There are actually men playing doubles who will argue a call from the other side of the net!  This might occur from a crouching position or upright from the baseline (though not too many retirees in Florida can actually stand upright).  In other words, they are looking through or across a rope lattice of netting to the opposite end of the court, when they decide the opponents mistakenly called a ball "Out."  At which time, a few agile ones may suddenly high-jump the net, demanding to see where the ball landed!  That's one sight we don't need in ladies' tennis - vaulting panties.  The ladies have RULES that state they must be invited to come to the other side of the net to view a mark.  Very genteel!
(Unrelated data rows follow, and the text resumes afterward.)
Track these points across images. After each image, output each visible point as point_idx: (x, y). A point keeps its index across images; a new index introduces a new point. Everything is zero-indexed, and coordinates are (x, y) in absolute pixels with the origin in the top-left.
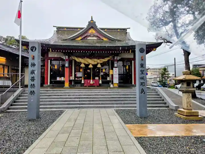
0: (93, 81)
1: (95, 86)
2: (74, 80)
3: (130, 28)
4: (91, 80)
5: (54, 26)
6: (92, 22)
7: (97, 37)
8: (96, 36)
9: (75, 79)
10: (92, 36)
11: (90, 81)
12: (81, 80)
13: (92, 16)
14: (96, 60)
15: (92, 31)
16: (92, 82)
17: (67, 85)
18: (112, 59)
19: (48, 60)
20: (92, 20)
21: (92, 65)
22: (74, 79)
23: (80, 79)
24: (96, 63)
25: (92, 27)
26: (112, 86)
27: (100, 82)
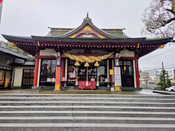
0: (89, 83)
1: (91, 89)
2: (67, 82)
3: (125, 29)
4: (87, 82)
5: (48, 28)
6: (88, 19)
7: (93, 35)
8: (92, 33)
9: (68, 80)
10: (87, 34)
11: (85, 83)
12: (75, 82)
13: (88, 13)
14: (93, 57)
15: (87, 28)
16: (87, 84)
17: (57, 87)
18: (113, 57)
19: (39, 59)
20: (88, 17)
21: (88, 63)
22: (66, 80)
23: (74, 80)
24: (93, 61)
25: (88, 24)
26: (112, 89)
27: (98, 84)
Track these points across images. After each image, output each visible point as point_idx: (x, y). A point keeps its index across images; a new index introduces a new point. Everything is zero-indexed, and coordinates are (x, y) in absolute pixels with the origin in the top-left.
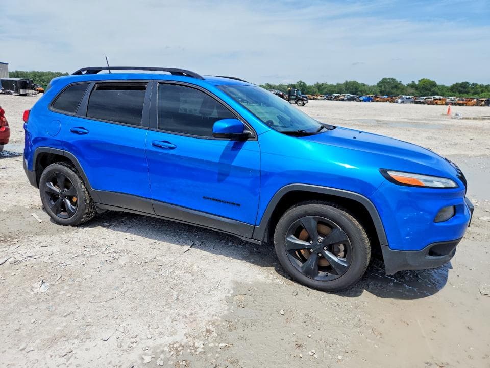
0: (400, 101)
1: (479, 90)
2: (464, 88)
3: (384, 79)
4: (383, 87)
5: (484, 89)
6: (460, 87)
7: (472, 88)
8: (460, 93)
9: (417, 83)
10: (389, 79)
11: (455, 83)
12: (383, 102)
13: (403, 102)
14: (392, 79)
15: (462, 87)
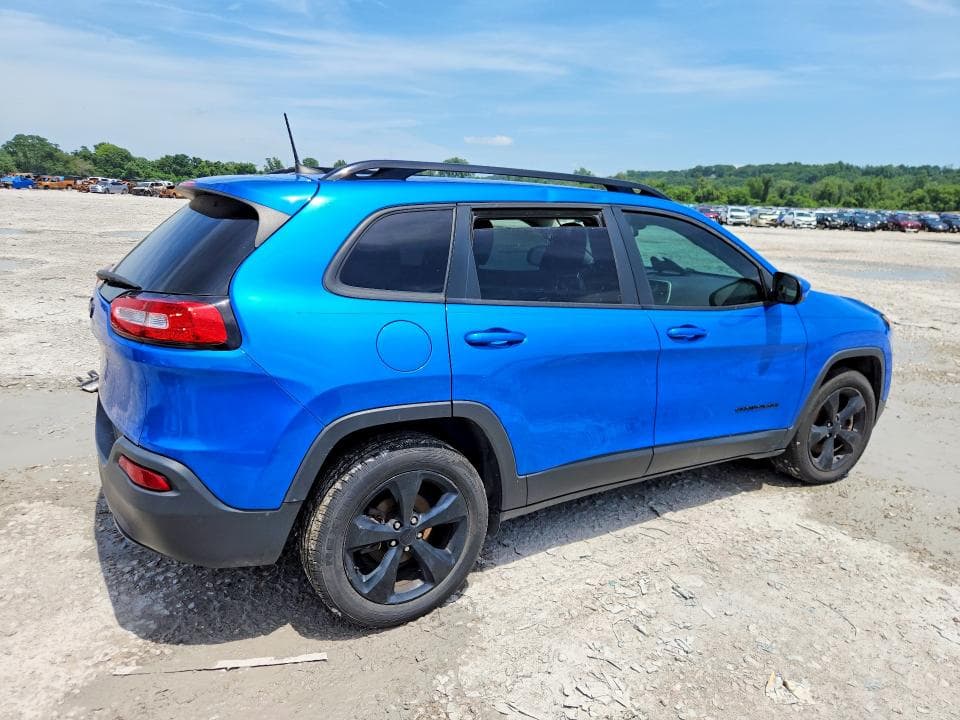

There are actually men who refuse to play on either the deuce or add side of the court in doubles.  This means the captain must reshuffle the lineup, if both partners play the same side.  How naive of me!  I thought men could take orders.

There are also men's team players who refuse to serve facing the sun. This presents a problem if both partners do not have the proper equipment - sunglasses, hat, or visor -  and have forgotten to put sun block on their faces.  Dermatologists in Florida have outrageously successful businesses, so I guess someone finally decides to serve!

Another report I got was that some men actually forget the score when they are serving (imagine?).  In fact, many start serving, then forget that they've served at all!  At which point, the server asks the other three players what the score is, and no-one knows!  Loony tunes... 

Many male players in Florida can't hear what the server is saying anyway, because they refuse to wear their hearing aids.  How many are decent lip readers, you ask?  Only one that I know.  So the server could announce almost any score that fits the side of the court where he is standing and get away with it.

Finally, my sources reported that if a good golf game comes up, the lineup may be missing a few positions.  And here I thought that men didn't need RULES!